Studies of children, he notes, show that exposure to nature boosts attention spans, reduces stress, and could be an antidote to the rising problem of childhood obesity.
But the changing landscape of America – from grass and asphalt-only neighborhoods to highly structured schedules for kids – means this interaction with nature is no longer a given. Mr. Louv says parental fear of strangers also plays a role: A 1991 study found that the radius around the home that parents allowed 9-year-olds to wander had shrunk to one-ninth of what it had been in 1970.
Enrollment in the Boy Scouts fell 14 percent between 1999 and 2005. The Girl Scouts, meanwhile, are looking to augment their outdoor programs with indoor concerns like cyber-bullying.
These trends prompted academics and officials – including US Interior Secretary Dirk Kempthorne – to gather last month in West Virginia for a first-of-its-kind conference entitled "Children and Nature." Offering some hard data were the authors of a study that found a high correlation between the drop in national park visits and the increased time spent with TV, home movies, video games, and the Internet. While oil price rises also correlated to a lesser degree, the study found, many other factors did not, including vacation time and federal funding.
"We may be seeing evidence of a fundamental shift away from people's appreciation of nature ... to 'videophilia,' which we here define as 'the new human tendency to focus on sedentary activities involving electronic media,' " reads the study, funded by the Nature Conservancy and published earlier this year in the Journal of Environmental Management.
Patricia Zaradic, one of the study's authors, has discarded her TV and urges other parents to go outdoors with their children. "The kids are going to do what you do," she says. "If you are spending the majority of your time glued to some sort of boob tube, how can you tell them to go outside and play?"

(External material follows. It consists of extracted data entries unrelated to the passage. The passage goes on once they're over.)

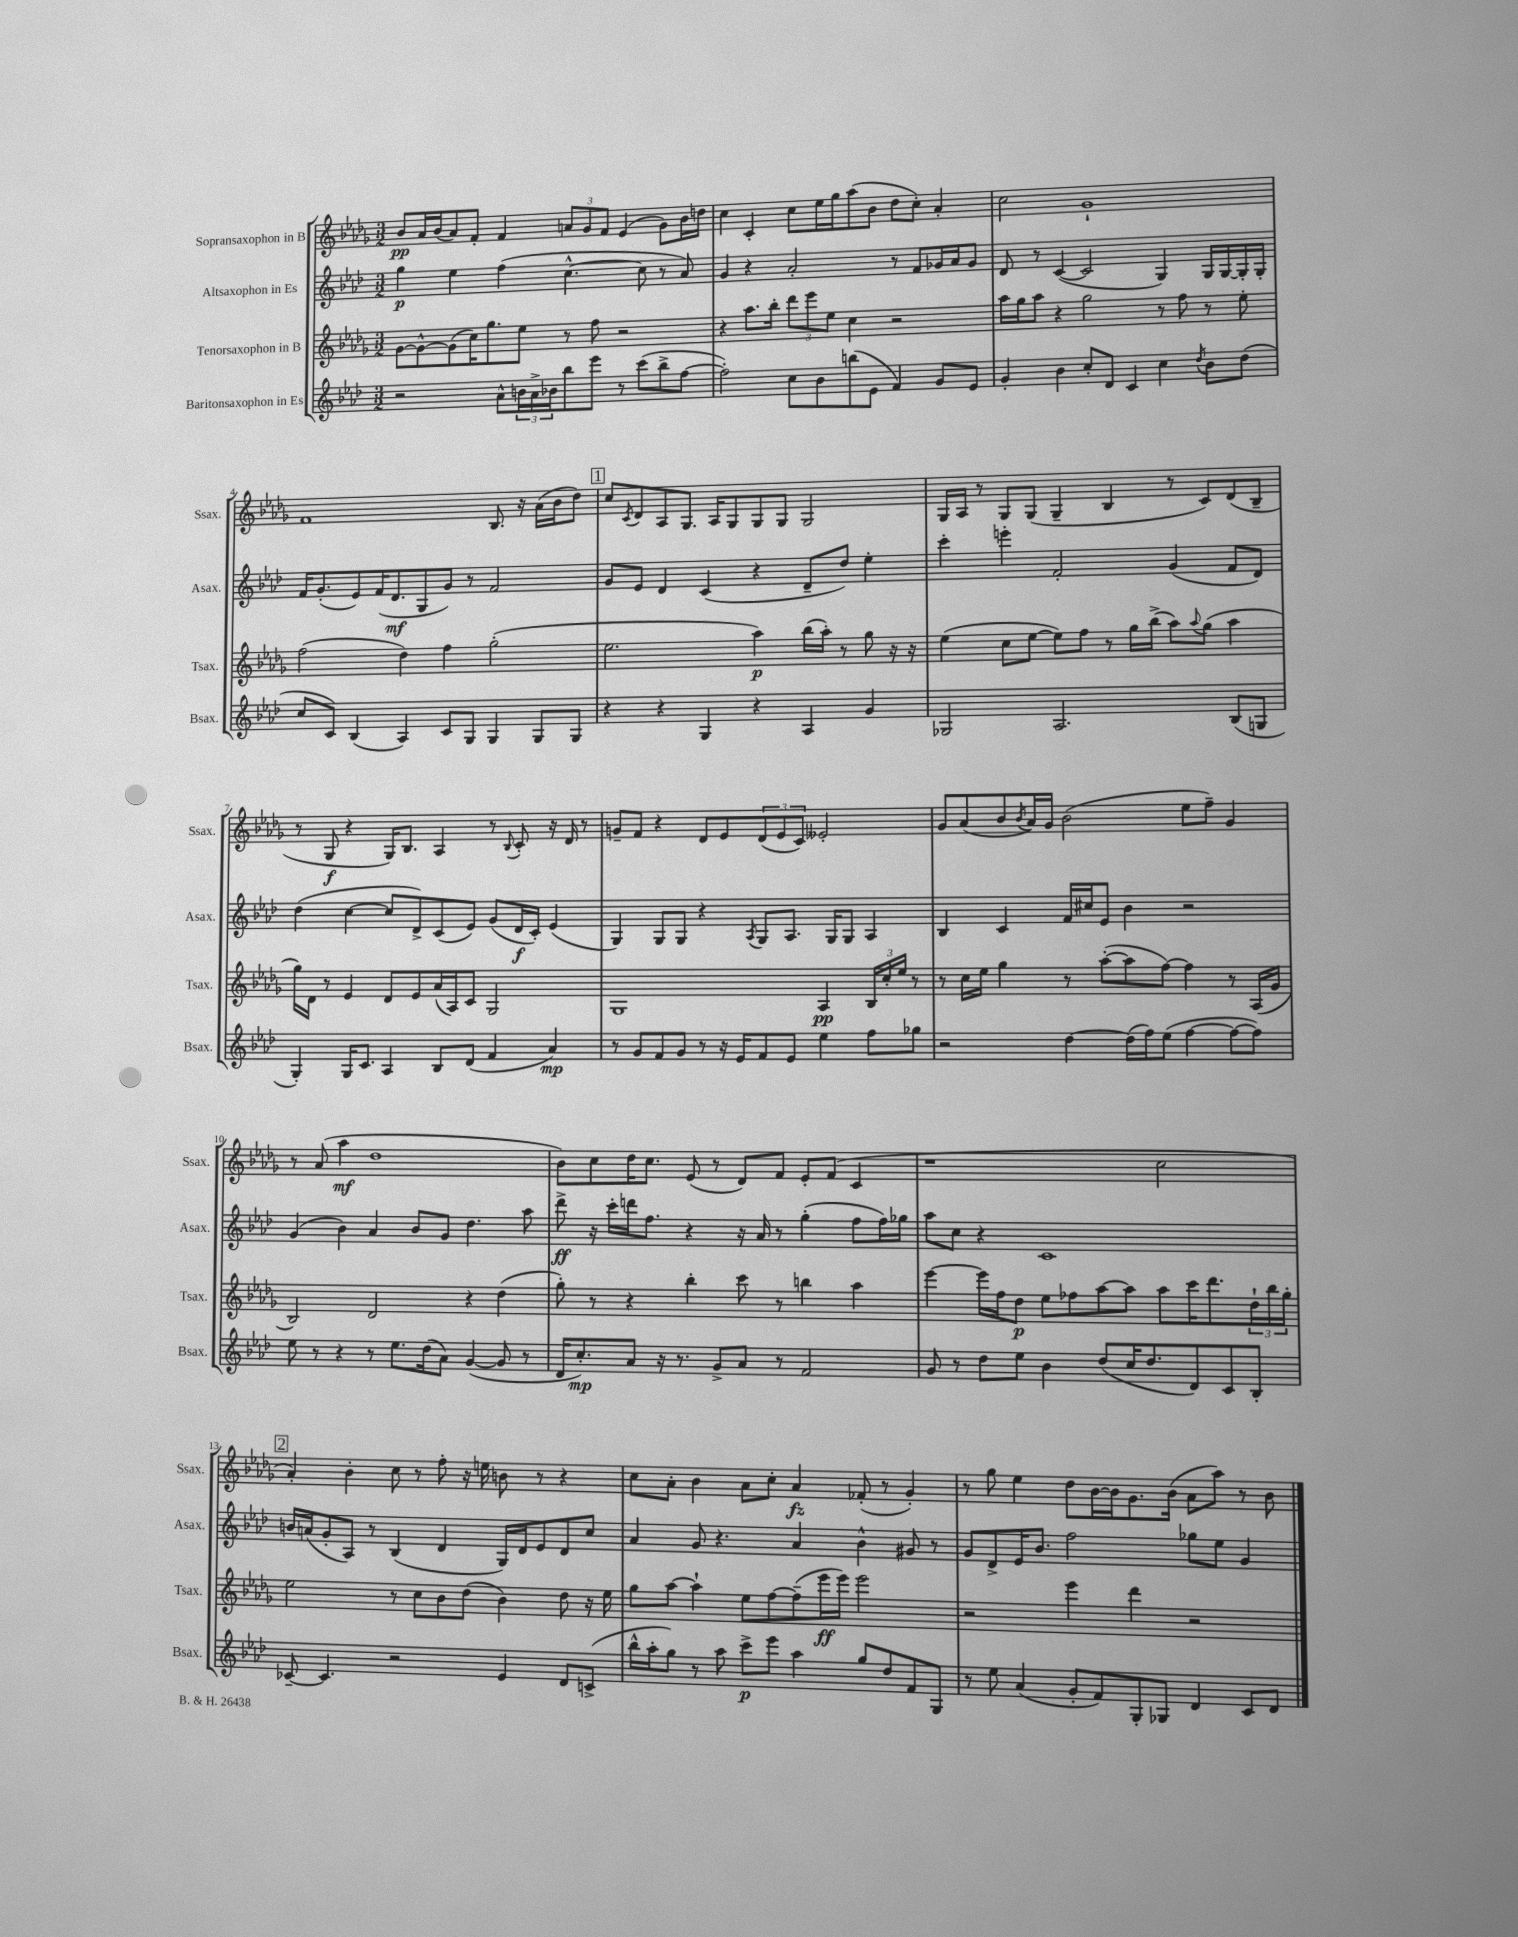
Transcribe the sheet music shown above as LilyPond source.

<<
\new StaffGroup <<
\new Staff = "s0" \with { instrumentName = "Sopransaxophon in B" shortInstrumentName = "Ssax." } {
    \clef treble \key des \major \numericTimeSignature \time 3/2
    bes'8\pp aes'16 bes'16( aes'8) f'8-. f'4 \tuplet 3/2 { a'8 ges'8 f'8 } ees'4( ges'8) bes'16 d''16 |
    c''4 c'4-. c''8 ees''16 ges''16 aes''8( bes'8 des''8 c''8-.) aes'4-. |
    c''2 ges'1-! |
    f'1 bes8. r16 aes'16( bes'16 des''8) |
    \mark \markup { \box "1" } c''8 \acciaccatura { c'8 } des'8 aes8 ges8. aes16 ges8 ges8 ges8 ges2 |
    ges16 aes16 r8 ges8 ges8( ges4-- bes4 r8 c'8) des'8( bes8-- |
    r8 ges8\f r4 ges16) bes8. aes4 r8 \appoggiatura { bes8 } c'8-. r16 des'16 r8 |
    g'8-- f'8 r4 des'8 ees'8 \tuplet 3/2 { des'8( ees'8 c'8) } eeses'2-. |
    ges'8 aes'8( bes'8 \acciaccatura { bes'8 } aes'16) ges'16 bes'2( ees''8 f''8--) ges'4 |
    r8 aes'8( aes''4\mf des''1 |
    bes'8) c''8 des''16 c''8. ees'8( r8 des'8) f'8 ees'8-. f'8( c'4 |
    r1 c''2 |
    \mark \markup { \box "2" } aes'4-.) bes'4-. c''8 r8 f''8-. r16 e''16 b'8 r8 r4 |
    c''8 aes'8-. bes'4 aes'8 c''8-. aes'4\fz fes'8-.( r8 ges'4-.) |
    r8 ges''8 ees''4 des''8 bes'16~ bes'16 ges'8. bes'16( aes'8 aes''8) r8 bes'8 \bar "|." |
}
\new Staff = "s1" \with { instrumentName = "Altsaxophon in Es" shortInstrumentName = "Asax." } {
    \clef treble \key aes \major \numericTimeSignature \time 3/2
    g''4\p ees''4 f''4( c''4.~-^ c''8 r8 aes'8) |
    g'4 r4 aes'2-. r8 f'8 ges'16 aes'16 ges'8 |
    des'8 r8 c'4~( c'2 g4) g16 g16~ g16-. g16-. |
    f'16 g'8.-.( ees'8) f'16( des'8.\mf g8 g'8) r8 f'2 |
    \mark \markup { \box "1" } g'8 ees'8 des'4 c'4( r4 des'8-- des''8) ees''4-. |
    c'''4-. e'''4-. f'2-. g'4( f'8 des'8) |
    des''4( c''4~ c''8 des'8->) c'8( ees'8) g'8( des'16\f c'16-.) ees'4( |
    g4) g8 g8 r4 \acciaccatura { aes8 } g8 aes8. g16 g8 aes4 |
    bes4 c'4 f'16 cis''16 ees'8 bes'4 r2 |
    g'4( bes'4) aes'4 bes'8 g'8 des''4. aes''8 |
    des'''8->\ff r16 c'''16-. d'''16 f''8. r4 r16 aes'16 r8 g''4-.( f''8 f''16) ges''16 |
    aes''8 c''8 r4 c'1 |
    \mark \markup { \box "2" } b'16 a'16( g'8-. aes8) r8 bes4( des'4 g16) des'16 ees'8 des'8 c''8 |
    aes'4 g'8 r4. aes'4 bes'4-^ gis'8 r8 |
    g'8 des'8-> ees'16 bes'8. f''2 ges''8 ees''8 g'4 \bar "|." |
}
\new Staff = "s2" \with { instrumentName = "Tenorsaxophon in B" shortInstrumentName = "Tsax." } {
    \clef treble \key des \major \numericTimeSignature \time 3/2
    ges'8~ ges'8~-^ ges'8( c''16) ges''8. ees''8 r8 f''8 r2 |
    r4 aes''8. bes''16-. \tuplet 3/2 { des'''8 ees'''8 ees''8 } c''4 r2 |
    aes''16 ges''16 aes''8 r4 ges''2 r8 f''8 r8 ees''8-. |
    f''2( des''4) f''4 ges''2-.( |
    \mark \markup { \box "1" } ees''2. aes''4\p) bes''16( aes''16-.) r8 ges''8 r16 r16 |
    ees''4( c''8 ees''8~ ees''8) f''8 r8 ges''16 bes''16->( aes''8) \appoggiatura { aes''8 } ges''8( aes''4 |
    ges''16) des'16 r8 ees'4 des'8 ees'8 aes'16( aes16) c'8 ges2 |
    ges1 aes4\pp \tuplet 3/2 { bes16 c''16-. ees''16 } r8 |
    r8 c''16 ees''16 ges''4 r8 aes''8~-.( aes''8 f''8~) f''4 r8 aes16( ges'16 |
    bes2) des'2 r4 des''4( |
    ges''8-.) r8 r4 bes''4-. c'''8 r8 b''4 aes''4 |
    ees'''4~ ees'''16 f''16 des''8\p ees''8 fes''8 aes''8~ aes''8 aes''8 c'''16 des'''8. \tuplet 3/2 { des''16-! bes''16 ges''16-. } |
    \mark \markup { \box "2" } ees''2 r8 c''8 bes'8 des''8( bes'4) des''8 r16 ees''16 |
    ges''8 aes''8~ aes''4-! ees''8 f''8~ f''8--( ees'''16\ff ees'''16) ees'''2 |
    r2 ees'''4 des'''4 r2 \bar "|." |
}
\new Staff = "s3" \with { instrumentName = "Baritonsaxophon in Es" shortInstrumentName = "Bsax." } {
    \clef treble \key aes \major \numericTimeSignature \time 3/2
    r2 aes'8-^ \tuplet 3/2 { b'16 aes'16-> bes'16 } bes''8 ees'''8 r8 c'''8( bes''8-> f''8~ |
    f''2-.) c''8 bes'8 b''8( ees'8 f'4) g'8 ees'8 |
    g'4-. bes'4 c''8-. des'8 c'4 c''4 \acciaccatura { des''8 } bes'8 des''8( |
    c''8 c'8) bes4( aes4) c'8 g8 g4 g8 g8 |
    \mark \markup { \box "1" } r4 r4 g4 r4 aes4 g'4 |
    ges2 aes2. bes8( g8 |
    g4-.) g16 c'8. aes4 bes8 des'8( f'4 aes'4\mp) |
    r8 g'8 f'8 g'8 r8 r16 ees'16 f'8 ees'8 ees''4 f''8 ges''8 |
    r2 des''4~ des''16( f''16) ees''8( f''4~ f''8~ f''8) |
    ees''8 r8 r4 r8 ees''8. des''16( aes'8) g'4~( g'8 r8 |
    des'16 c''8.-.\mp) aes'8 r16 r8. g'8-> aes'8 r8 f'2 |
    g'8 r8 des''8 ees''8 bes'4 des''8( c''16 des''8. des'8) c'8 bes8-. |
    \mark \markup { \box "2" } ces'8~-- ces'4. r2 ees'4 des'8 c'8->( |
    bes''16-^ aes''16-. g''8) r8 aes''8 c'''8->\p ees'''8 aes''4 g''8 des''8 f'8 g8 |
    r8 ees''8 aes'4( g'8-. f'8) g8-. ges8 des'4 c'8 des'8 \bar "|." |
}
>>
>>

Too often, argues Louv, children who don't have such experiences assume there isn't anything to do outside.
"Environmentalists also have a role to play in this because there has been this look-but-don't-touch ethic that has sometimes been appropriate, but sometimes not," he says.
The hunting community may offer lessons about engaging children outdoors, says Kyle Scanlon, editor of the fish and game magazine Outdoors. His home state of Vermont, like others, offers mentoring programs to teach kids gun safety and sets aside youth-only weekends during hunting season.
The proliferation of outdoor chic – from high-end REI or EMS camping gear to glossy magazines like Outside – suggests an ongoing connection with the outdoors.
"There are still plenty of people interested in outdoor activity, but there aren't as many people interested in extended trips," says Shannon Stowell, president of the Adventure Travel Trade Association. "They are more inclined to do day trips and be back somewhere comfortable for the night. And the gear sales reflect that as well." Day packs are in, overnight packs are out.
Ms. Verdone's efforts to reconnect her family with nature – including bike rides and hikes around southern New England – seem to be paying off.
On this day's walk with her parents, Deanna says she discovered "stuff you don't see every day." With wavy hand motions, she describes a tree she found with rippled bark: "It was really weird." She also saw a tree charred by lightning, as well as playful wildlife. "There was a squirrel jumping tree to tree and chucking stuff at us," she says.
As for other ways to get the next generation into the woods, her mother has a novel idea: "You know what they should do is tell guys [that hiking] is a cheap date. And the girls will think it's romantic."